La muralla de Jayrán que baja desde la Alcazaba siguiendo el desnivel del barranco de la Hoya y trepa por las inclinadas rocas del cerro de San Cristóbal hasta coronarlo, nunca fue entendida como una parte importante de nuestro patrimonio. La vieja muralla del cerro y sus torreones se quedaron al margen de la ciudad, exiliados como una ruina molesta, esperando una rehabilitación ejemplar que nunca llegó.
De niños subíamos allí atravesando los laberintos del barrio de San Cristóbal sabiendo que arriba podíamos ser libres de verdad, como si en vez de trescientos metros nos hubiéramos alejado varios kilómetros de la ciudad y de la civilización. Ese abandono convirtió la muralla y sus torres en un refugio para las pandillas infantiles y a veces en la morada de pobres y vagabundos.
El deterioro es una cuestión de siglos. Ya en 1907, la prensa lo destacaba en letras mayúsculas. En abril de ese año el periódico ‘El Radical’ editó un especial escrito en español y en francés, dedicado a los excursionistas del barco ‘Ile de France’ que habían llegado al puerto para pasar un día en la ciudad. En uno de sus artículos escrito en dos idiomas, se refería a la Alcazaba y a la muralla de Jayrán en los siguientes términos: “Los señores turistas que quieran conservar una impresión agradable de su visita a Almería deben visitar la Alcazaba y ascender al castillo de San Cristóbal, no por las ruinas de la primera, en la que apenas queda nada que admirar, ni por el segundo, convertido hoy en ermita y que nada tiene de interesante sino por el panorama que desde ambos sitios se alcanza”. Con esta presentación es fácil imaginar la impresión que los turistas franceses se llevaron de Almería.
Casi treinta años después, hubo una campaña para recuperar estos monumentos y poder integrarlos en la vida de la ciudad. En el invierno de 1930, una serie de artículos en la prensa local exigían a las autoridades que adecentaran el lienzo de muralla del cerro de San Cristóbal, que ofrecía un aspecto lamentable por el deterioro que presentaba el monumento y por la aparición de varias chabolas de madera adosadas a sus muros.
Aquellos torreones sirvieron de refugio a mendigos que habitaban las habitaciones interiores y de gentes sin casa que acudieron al abrigo de la muralla para levantar sus chozas en cualquier rincón y de cualquier manera.
Ya en los años veinte, cuando el escritor inglés Gerald Brenan visitó Almería, contó en una de sus historias la sensación tenebrosa que le producía subir hasta la muralla y encontrarse con una “vieja acartonada’ que medio ciega, sobrevivía en uno de los torreones en la más absoluta indigencia. La vieja, cada vez que escuchaba acercarse a algún forastero, se asomaba a la puerta de la torre suplicando una limosna. “Cada vez que iba a Almería la visitaba, y su alta y aguda voz sonando en la torre en ruinas a la puesta del sol, mientras las nubes se teñían de púrpura, era siempre una experiencia misteriosa y macabra”, relataba Brenan.

──────

-- TAREA A REALIZAR --
Reproduce fielmente el pasaje del texto sobre la muralla de Jayrán que va desde "Casi treinta años" hasta "de cualquier manera.", ambos incluidos. Los ítems no intervienen en esto.

-- MATERIAL MOSTRADO --
──────

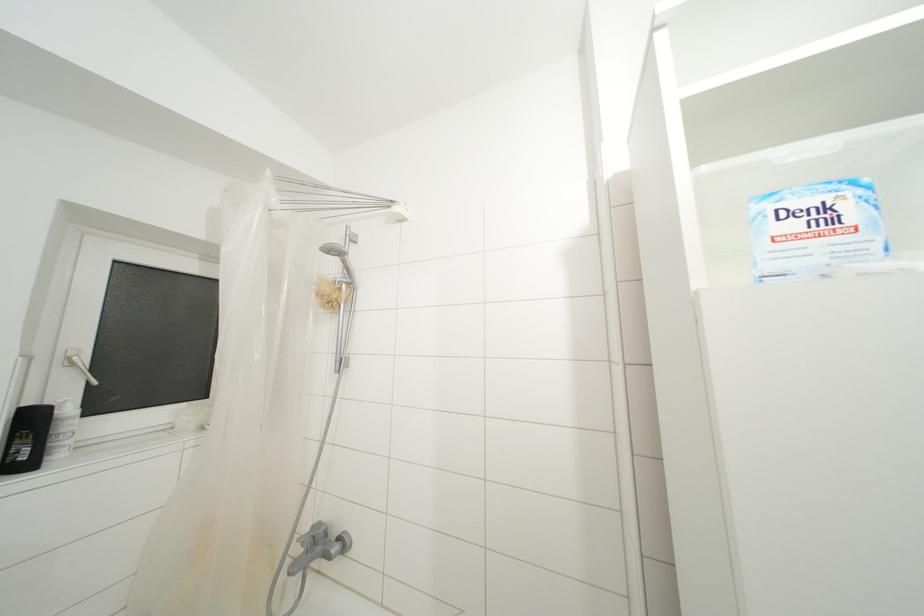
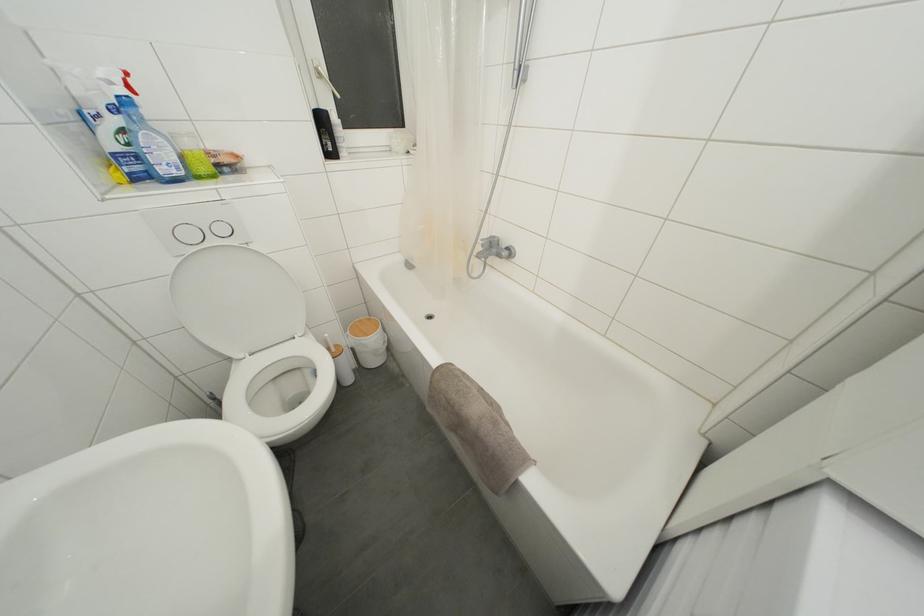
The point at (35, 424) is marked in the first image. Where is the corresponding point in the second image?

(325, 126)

──────

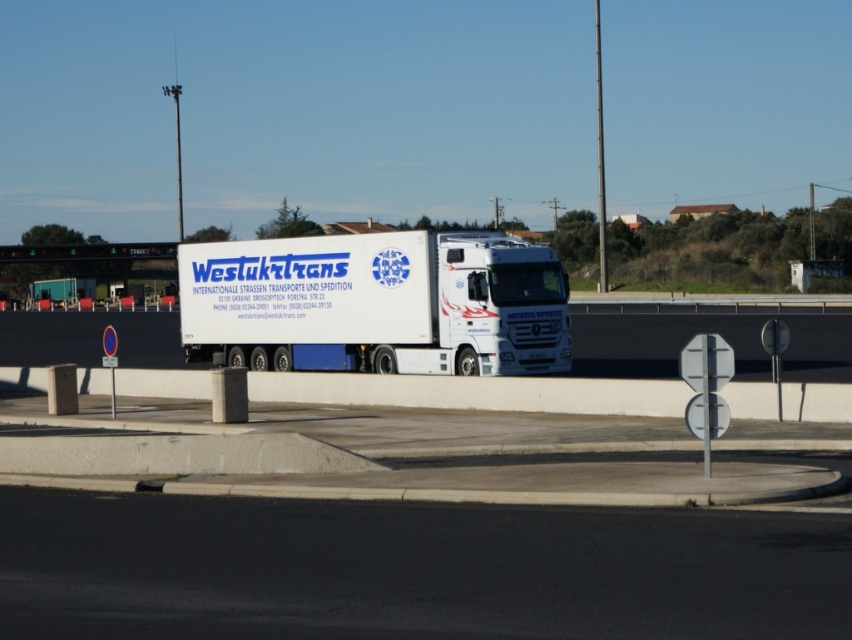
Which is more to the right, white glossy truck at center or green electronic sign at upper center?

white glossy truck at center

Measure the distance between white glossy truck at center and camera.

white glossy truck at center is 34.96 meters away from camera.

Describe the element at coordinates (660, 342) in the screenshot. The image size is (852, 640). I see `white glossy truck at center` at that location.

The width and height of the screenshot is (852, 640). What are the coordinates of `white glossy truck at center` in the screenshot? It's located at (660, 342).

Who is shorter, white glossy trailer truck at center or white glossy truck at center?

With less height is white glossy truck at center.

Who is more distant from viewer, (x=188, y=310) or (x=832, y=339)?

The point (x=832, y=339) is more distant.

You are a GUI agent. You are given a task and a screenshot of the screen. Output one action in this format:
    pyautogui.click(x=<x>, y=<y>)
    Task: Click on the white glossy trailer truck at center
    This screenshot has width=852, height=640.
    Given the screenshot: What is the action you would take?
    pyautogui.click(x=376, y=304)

──────

-- RESPUESTA AL PROBLEMA --
Casi treinta años después, hubo una campaña para recuperar estos monumentos y poder integrarlos en la vida de la ciudad. En el invierno de 1930, una serie de artículos en la prensa local exigían a las autoridades que adecentaran el lienzo de muralla del cerro de San Cristóbal, que ofrecía un aspecto lamentable por el deterioro que presentaba el monumento y por la aparición de varias chabolas de madera adosadas a sus muros.
Aquellos torreones sirvieron de refugio a mendigos que habitaban las habitaciones interiores y de gentes sin casa que acudieron al abrigo de la muralla para levantar sus chozas en cualquier rincón y de cualquier manera.